** BEGIN DATA ENTRIES **
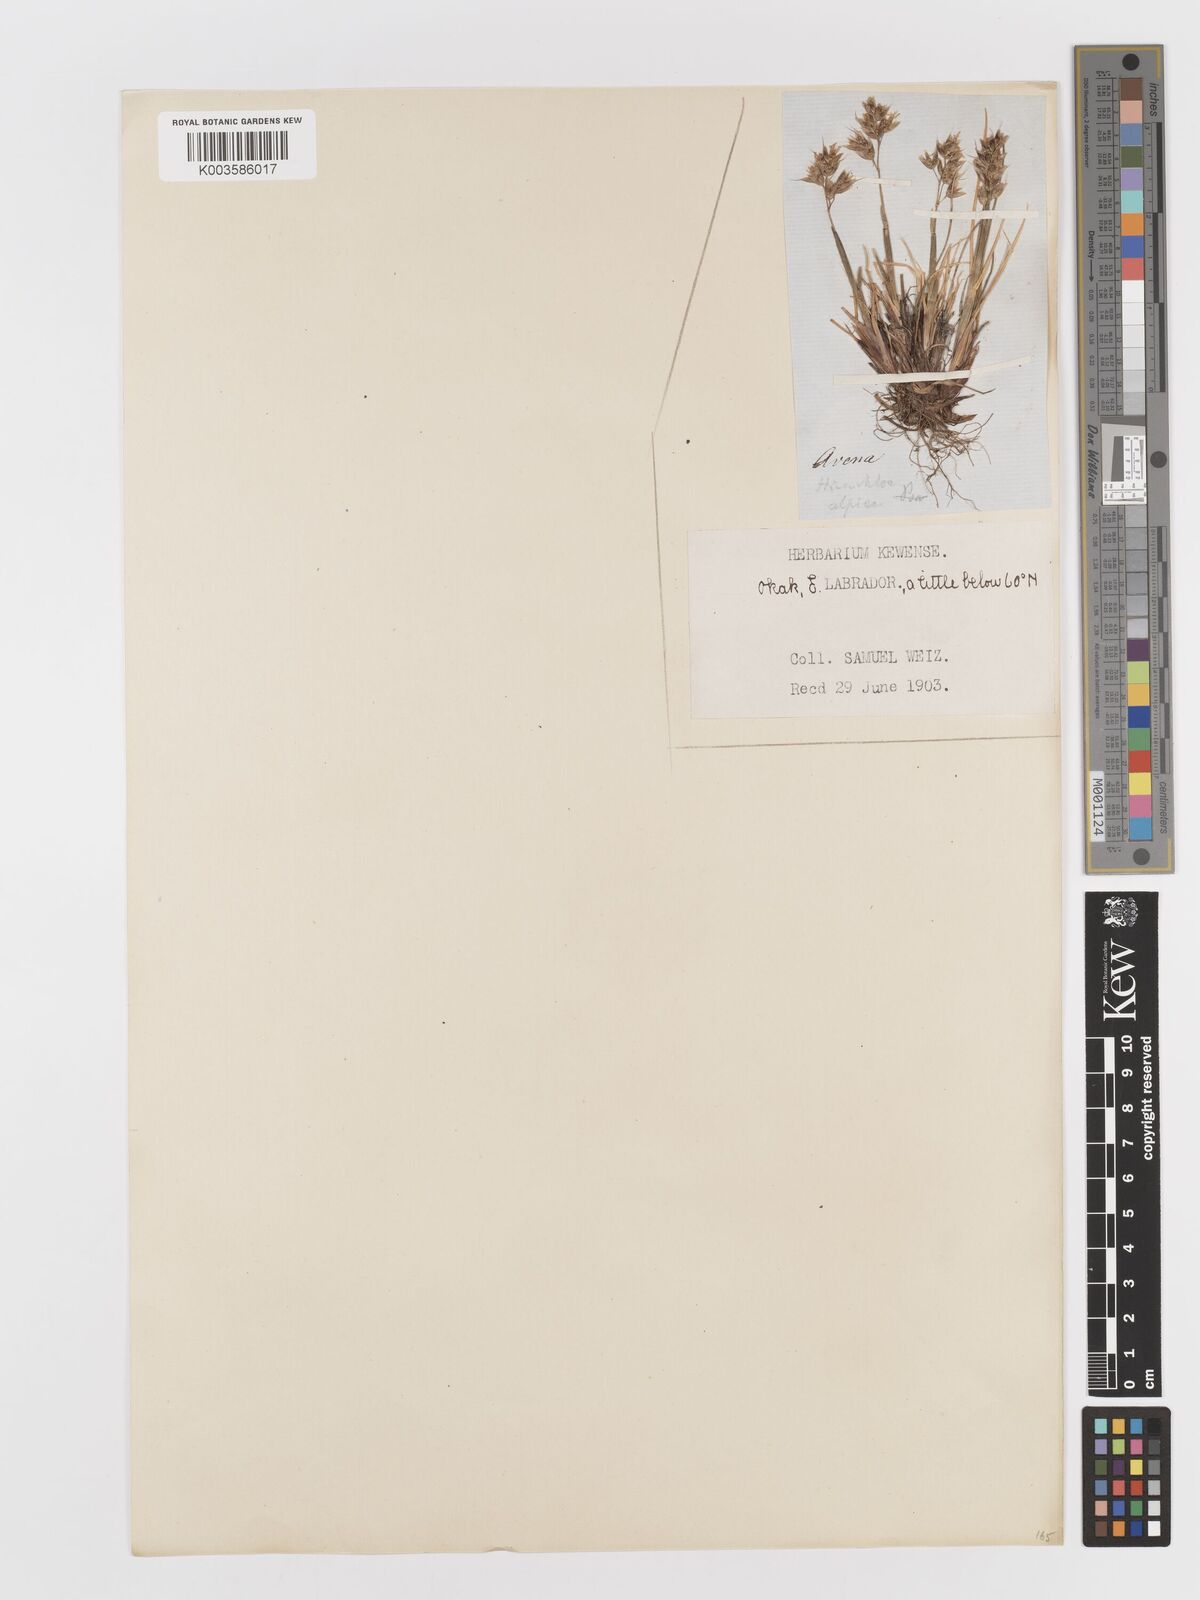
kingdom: Plantae
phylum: Tracheophyta
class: Liliopsida
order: Poales
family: Poaceae
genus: Anthoxanthum
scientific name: Anthoxanthum monticola
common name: Alpine sweetgrass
** END DATA ENTRIES **
EXERCISE DESCRIPTION:
Reproduce every line of the material, substituting "vernacular name" for "common name" and leaving all other text as it stands. Omit the pictures from the response.

EXPECTED OUTPUT:
kingdom: Plantae
phylum: Tracheophyta
class: Liliopsida
order: Poales
family: Poaceae
genus: Anthoxanthum
scientific name: Anthoxanthum monticola
vernacular name: Alpine sweetgrass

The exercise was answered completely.